Evan Nuñez is a Cal-Bridge scholar and physics major who recently graduated from Cal Poly Pomona and will be starting an astrophysics PhD program at Caltech this fall. Nuñez attended the University of Wyoming’s research program through CAMPARE, and while there, he says, he was able to live the astronomer’s dream—driving up to a telescope, taking data all night, sleeping through the evening, reducing the data, and then restarting the process all over again. “It turns out that I loved every single part of the experience,” he says, “even the tedious and difficult moments, which was a sign to me that I was going down the right path.”
Paying It Forward
Cal-Bridge participants also make it clear that the program has been, for them, about more than academics. It has fostered a sense of community among and between each year’s cohort of scholars (up to 25 in past years). The existing students help the incoming class, which then does the same for those coming up behind them. And the impulse to pay it forward doesn’t end there.

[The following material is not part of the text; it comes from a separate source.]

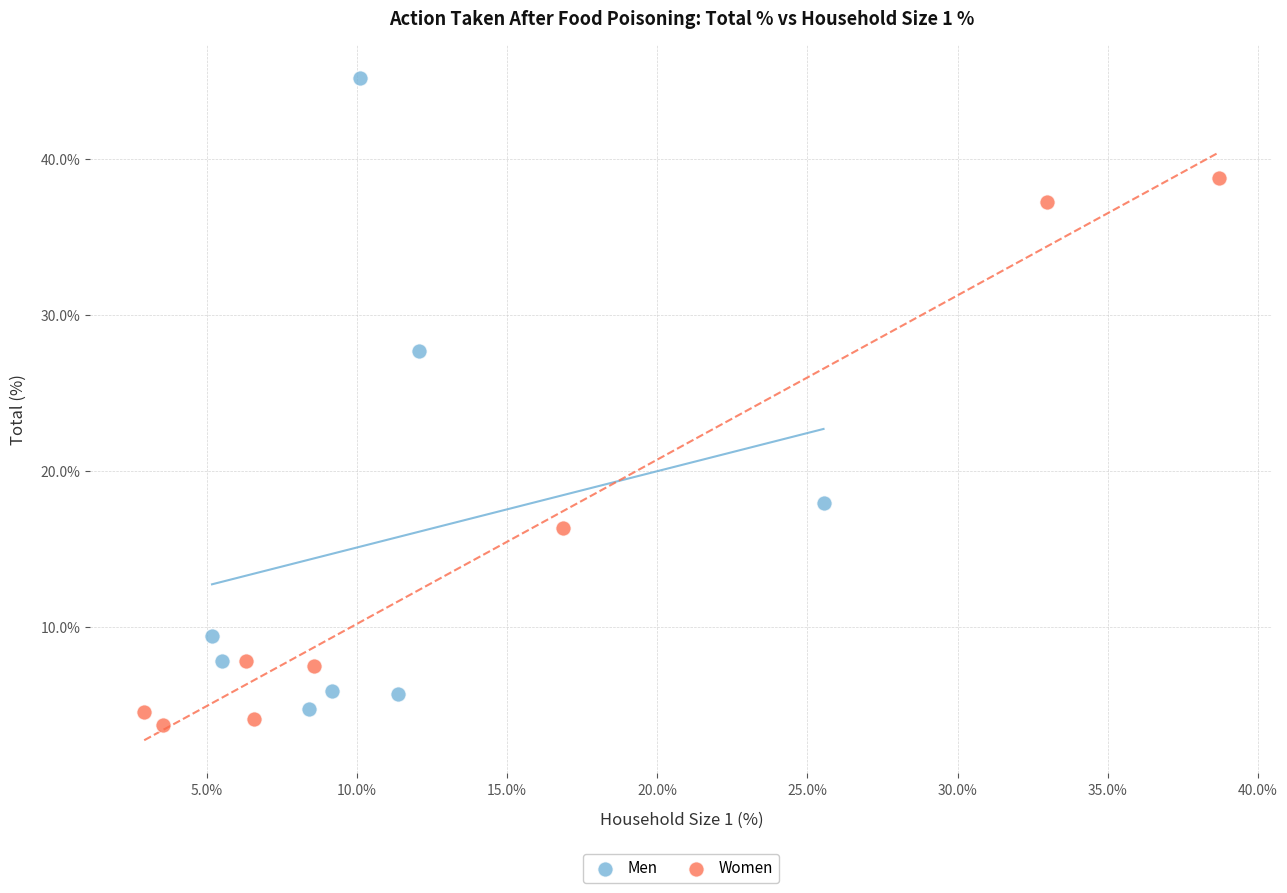

Which series reaches the maximum Y coordinate?

Men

Driven by their own experiences, Calderon, Gardner, and Nuñez all cited the dual UC and CSU mentorships as a highlight of the program. Each expressed a strong desire to mentor others, not just as time allows but as a focal point of their future careers.
“I want to go into academia—that’s always been a dream of mine,” says Calderon, who’ll be attending Ohio State through its own MS-to-PhD bridge program. But the biggest reason to teach, he says, is to follow in Furniss’s footsteps. “I want to do this for another student,” he says.
According to Nuñez, the mentoring Cal-Bridge provided reminded him that he wasn’t alone. “I always had [someone] I could talk to about how my classes were going, how my research was going, how I was coping with my transition as a transfer student,” he says. And looking toward a career as a research professor or staff scientist, Nuñez says he plans on returning the favor to future students.
Gardner says she feels passionate about the continuation of the program and the role she can play in mentoring others. “I really want to be [in] STEM outreach and mentoring younger kids and even undergraduates,” she says. “If I end up as a faculty member or research scientist...I still want to have some part in that.”
Because the program began in 2014 and participants enter as juniors, none of the Cal-Bridge scholars have yet completed a PhD program. But, says Rudolph, the 80 percent success rate they’ve had for getting into doctoral programs already far surpasses the typical CSU rate, and the quality of the programs is much higher.
“We don’t yet know about the long-term effect,” he says. “But I do have a lot of confidence that we’re going to have a big impact.”